(Working data)
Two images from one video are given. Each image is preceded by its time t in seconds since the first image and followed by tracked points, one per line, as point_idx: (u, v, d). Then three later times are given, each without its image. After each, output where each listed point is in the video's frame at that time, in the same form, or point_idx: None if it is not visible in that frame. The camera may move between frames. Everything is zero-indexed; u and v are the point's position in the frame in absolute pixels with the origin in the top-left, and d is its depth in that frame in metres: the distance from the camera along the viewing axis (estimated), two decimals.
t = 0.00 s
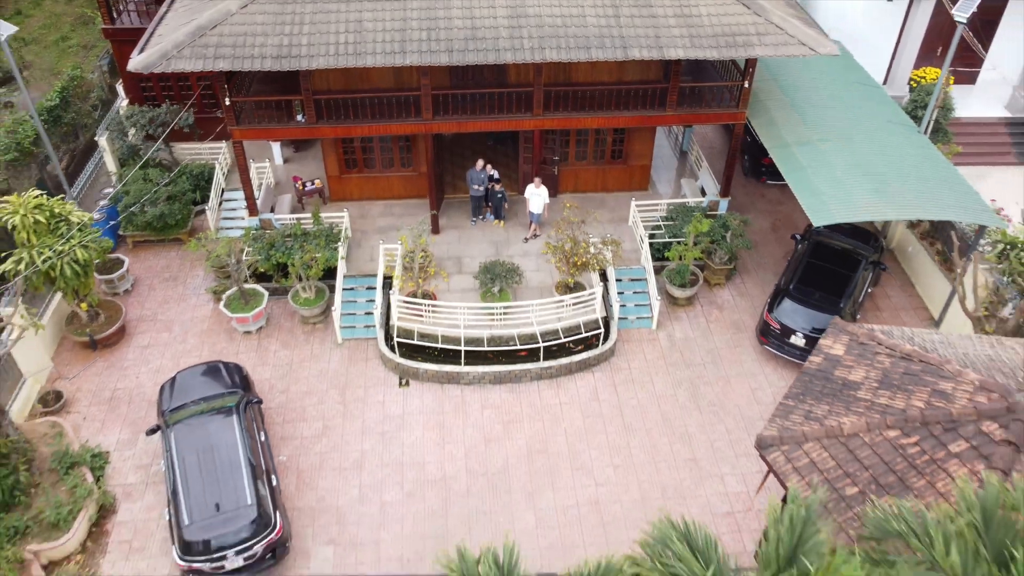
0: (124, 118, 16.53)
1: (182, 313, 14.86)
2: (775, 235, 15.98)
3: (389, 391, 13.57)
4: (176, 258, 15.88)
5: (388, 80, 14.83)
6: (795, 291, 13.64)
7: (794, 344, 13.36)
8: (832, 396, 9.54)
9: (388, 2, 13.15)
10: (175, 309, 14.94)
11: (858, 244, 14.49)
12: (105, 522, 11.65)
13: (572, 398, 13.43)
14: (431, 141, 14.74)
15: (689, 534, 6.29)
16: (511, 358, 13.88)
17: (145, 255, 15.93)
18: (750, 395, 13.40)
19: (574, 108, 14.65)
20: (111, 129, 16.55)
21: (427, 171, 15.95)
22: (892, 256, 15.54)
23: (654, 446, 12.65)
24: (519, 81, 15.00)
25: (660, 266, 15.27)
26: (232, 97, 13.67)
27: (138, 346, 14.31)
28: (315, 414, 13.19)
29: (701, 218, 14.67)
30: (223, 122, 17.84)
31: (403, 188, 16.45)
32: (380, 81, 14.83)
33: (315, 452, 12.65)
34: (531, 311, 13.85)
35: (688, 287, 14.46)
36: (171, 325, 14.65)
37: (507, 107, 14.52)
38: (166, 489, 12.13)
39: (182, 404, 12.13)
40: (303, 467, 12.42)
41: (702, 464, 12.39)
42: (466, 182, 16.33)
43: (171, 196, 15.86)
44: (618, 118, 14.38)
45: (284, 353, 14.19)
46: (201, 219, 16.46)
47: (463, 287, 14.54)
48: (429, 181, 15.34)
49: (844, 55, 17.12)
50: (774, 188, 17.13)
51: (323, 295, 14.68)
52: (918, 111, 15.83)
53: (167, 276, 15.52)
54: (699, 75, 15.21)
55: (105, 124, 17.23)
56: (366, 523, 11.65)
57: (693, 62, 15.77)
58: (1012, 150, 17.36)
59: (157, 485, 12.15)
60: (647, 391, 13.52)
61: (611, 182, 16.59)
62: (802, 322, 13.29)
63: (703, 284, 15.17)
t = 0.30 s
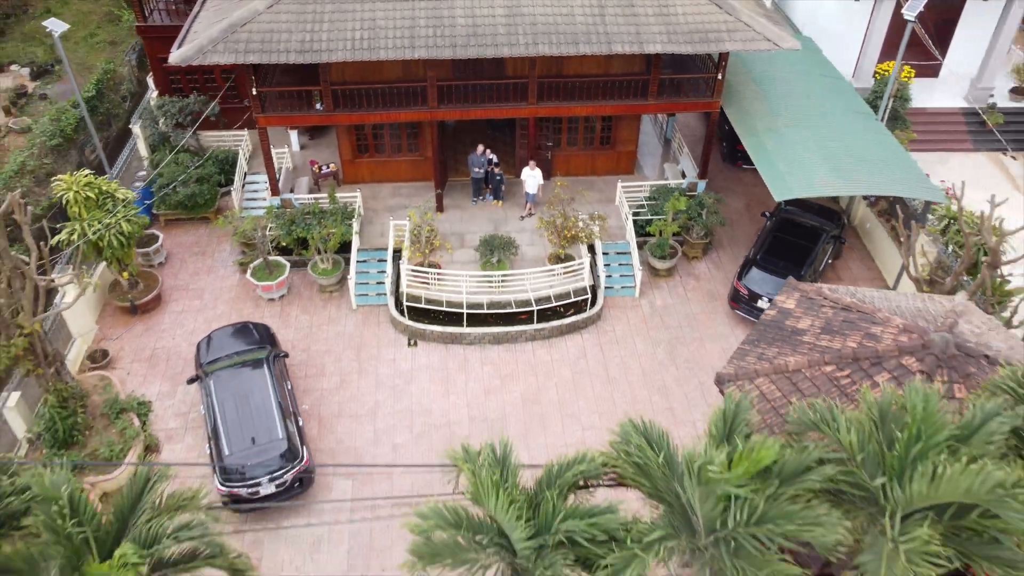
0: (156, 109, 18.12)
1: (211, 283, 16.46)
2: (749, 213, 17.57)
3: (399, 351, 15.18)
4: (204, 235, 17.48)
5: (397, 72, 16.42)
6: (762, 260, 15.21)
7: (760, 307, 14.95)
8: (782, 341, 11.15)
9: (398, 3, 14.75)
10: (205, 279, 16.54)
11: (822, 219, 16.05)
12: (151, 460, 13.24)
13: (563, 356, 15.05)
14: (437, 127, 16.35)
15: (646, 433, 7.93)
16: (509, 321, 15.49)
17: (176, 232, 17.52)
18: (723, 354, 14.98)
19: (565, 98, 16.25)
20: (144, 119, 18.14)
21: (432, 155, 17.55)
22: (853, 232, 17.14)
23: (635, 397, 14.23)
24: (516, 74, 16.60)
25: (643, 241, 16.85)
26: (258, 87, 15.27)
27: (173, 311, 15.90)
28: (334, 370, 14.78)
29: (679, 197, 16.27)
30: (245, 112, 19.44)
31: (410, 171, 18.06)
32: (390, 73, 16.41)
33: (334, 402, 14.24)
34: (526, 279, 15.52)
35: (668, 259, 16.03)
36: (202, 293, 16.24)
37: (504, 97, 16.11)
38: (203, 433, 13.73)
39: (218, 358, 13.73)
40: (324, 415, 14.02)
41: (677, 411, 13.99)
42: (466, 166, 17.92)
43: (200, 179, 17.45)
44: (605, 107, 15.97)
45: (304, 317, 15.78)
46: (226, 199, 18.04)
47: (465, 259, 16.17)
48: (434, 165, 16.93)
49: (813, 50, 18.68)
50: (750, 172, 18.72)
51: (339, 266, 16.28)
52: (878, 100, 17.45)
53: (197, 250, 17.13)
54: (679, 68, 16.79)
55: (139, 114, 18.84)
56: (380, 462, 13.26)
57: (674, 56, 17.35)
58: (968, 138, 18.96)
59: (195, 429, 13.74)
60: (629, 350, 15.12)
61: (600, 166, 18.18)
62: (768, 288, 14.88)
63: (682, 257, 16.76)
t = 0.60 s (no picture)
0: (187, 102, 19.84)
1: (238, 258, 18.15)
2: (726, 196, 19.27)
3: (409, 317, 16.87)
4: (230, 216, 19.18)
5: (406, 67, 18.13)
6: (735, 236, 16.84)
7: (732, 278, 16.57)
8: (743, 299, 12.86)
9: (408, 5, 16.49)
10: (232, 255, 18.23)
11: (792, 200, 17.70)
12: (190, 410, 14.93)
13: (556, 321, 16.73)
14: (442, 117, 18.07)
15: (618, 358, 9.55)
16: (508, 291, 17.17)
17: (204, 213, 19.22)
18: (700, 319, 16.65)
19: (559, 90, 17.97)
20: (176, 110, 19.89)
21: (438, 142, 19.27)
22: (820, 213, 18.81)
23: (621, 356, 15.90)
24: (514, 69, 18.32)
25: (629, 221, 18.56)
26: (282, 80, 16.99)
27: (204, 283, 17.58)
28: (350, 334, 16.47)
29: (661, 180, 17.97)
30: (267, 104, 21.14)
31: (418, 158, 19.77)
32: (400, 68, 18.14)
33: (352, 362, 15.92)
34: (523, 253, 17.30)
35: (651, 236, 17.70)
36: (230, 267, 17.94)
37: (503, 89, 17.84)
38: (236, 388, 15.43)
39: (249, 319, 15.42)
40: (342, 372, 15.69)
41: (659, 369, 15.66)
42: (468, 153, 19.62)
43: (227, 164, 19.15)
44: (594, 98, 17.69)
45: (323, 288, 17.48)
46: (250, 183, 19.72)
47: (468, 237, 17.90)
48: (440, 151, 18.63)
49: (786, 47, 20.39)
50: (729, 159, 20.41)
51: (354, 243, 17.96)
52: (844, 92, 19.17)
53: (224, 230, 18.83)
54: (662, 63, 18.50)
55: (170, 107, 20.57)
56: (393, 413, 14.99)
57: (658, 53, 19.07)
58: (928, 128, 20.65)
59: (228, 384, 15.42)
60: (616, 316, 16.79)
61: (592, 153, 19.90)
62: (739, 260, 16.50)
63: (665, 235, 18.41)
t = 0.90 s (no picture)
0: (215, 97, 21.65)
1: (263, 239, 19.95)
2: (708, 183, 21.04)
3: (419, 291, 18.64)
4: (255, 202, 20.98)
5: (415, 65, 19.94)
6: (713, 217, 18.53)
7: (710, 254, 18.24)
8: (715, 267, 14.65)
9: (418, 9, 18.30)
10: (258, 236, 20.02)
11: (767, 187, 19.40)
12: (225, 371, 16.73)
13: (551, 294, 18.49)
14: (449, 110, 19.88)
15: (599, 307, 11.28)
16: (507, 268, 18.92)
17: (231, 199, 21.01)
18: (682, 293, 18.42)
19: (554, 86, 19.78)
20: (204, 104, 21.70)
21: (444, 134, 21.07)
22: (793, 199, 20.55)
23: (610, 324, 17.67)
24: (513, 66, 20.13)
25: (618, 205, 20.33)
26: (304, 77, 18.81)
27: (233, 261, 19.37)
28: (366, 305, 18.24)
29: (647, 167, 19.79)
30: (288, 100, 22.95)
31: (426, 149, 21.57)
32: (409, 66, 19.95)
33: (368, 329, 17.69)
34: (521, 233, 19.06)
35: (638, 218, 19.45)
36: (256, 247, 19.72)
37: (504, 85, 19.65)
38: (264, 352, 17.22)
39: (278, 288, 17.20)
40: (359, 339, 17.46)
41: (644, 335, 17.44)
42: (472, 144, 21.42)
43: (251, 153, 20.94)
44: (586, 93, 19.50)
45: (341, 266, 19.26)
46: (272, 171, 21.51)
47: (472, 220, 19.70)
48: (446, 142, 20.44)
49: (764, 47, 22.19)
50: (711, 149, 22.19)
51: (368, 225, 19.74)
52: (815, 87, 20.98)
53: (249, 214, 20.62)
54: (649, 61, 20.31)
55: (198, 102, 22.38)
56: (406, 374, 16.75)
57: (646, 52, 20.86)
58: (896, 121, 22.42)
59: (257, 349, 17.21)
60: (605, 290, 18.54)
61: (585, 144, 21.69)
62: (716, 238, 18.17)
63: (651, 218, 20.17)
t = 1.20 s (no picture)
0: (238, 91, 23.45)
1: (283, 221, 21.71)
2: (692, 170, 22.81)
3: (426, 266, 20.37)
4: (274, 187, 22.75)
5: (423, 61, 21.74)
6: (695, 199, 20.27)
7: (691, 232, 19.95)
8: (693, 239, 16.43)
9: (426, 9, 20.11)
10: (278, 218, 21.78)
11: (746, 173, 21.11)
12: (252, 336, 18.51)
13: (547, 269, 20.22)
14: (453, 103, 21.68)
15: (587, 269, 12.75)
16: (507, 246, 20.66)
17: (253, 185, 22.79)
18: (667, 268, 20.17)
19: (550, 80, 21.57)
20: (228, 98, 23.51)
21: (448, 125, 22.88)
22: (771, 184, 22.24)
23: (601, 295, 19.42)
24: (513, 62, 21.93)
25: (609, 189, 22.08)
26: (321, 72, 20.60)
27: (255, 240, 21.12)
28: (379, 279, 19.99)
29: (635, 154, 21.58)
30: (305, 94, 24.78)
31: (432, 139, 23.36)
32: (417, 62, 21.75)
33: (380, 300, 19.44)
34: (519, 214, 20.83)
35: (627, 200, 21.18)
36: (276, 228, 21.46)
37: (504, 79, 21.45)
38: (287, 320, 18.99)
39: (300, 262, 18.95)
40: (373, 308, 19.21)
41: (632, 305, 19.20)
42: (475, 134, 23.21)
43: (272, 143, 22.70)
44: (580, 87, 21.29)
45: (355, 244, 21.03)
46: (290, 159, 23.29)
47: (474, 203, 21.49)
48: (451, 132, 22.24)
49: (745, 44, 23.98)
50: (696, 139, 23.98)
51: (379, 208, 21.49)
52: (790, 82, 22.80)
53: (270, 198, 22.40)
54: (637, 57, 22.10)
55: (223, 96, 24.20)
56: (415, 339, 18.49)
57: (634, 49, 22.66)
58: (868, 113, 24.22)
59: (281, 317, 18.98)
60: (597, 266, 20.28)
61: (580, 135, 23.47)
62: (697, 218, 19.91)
(End Working data)
Exercise requirements
Look above for the line holding "21: (432, 155, 17.55)" and the line holding "40: (324, 415, 14.02)", then output exactly those two lines and every line between them, nothing more.

Output for this task
21: (432, 155, 17.55)
22: (853, 232, 17.14)
23: (635, 397, 14.23)
24: (516, 74, 16.60)
25: (643, 241, 16.85)
26: (258, 87, 15.27)
27: (173, 311, 15.90)
28: (334, 370, 14.78)
29: (679, 197, 16.27)
30: (245, 112, 19.44)
31: (410, 171, 18.06)
32: (390, 73, 16.41)
33: (334, 402, 14.24)
34: (526, 279, 15.52)
35: (668, 259, 16.03)
36: (202, 293, 16.24)
37: (504, 97, 16.11)
38: (203, 433, 13.73)
39: (218, 358, 13.73)
40: (324, 415, 14.02)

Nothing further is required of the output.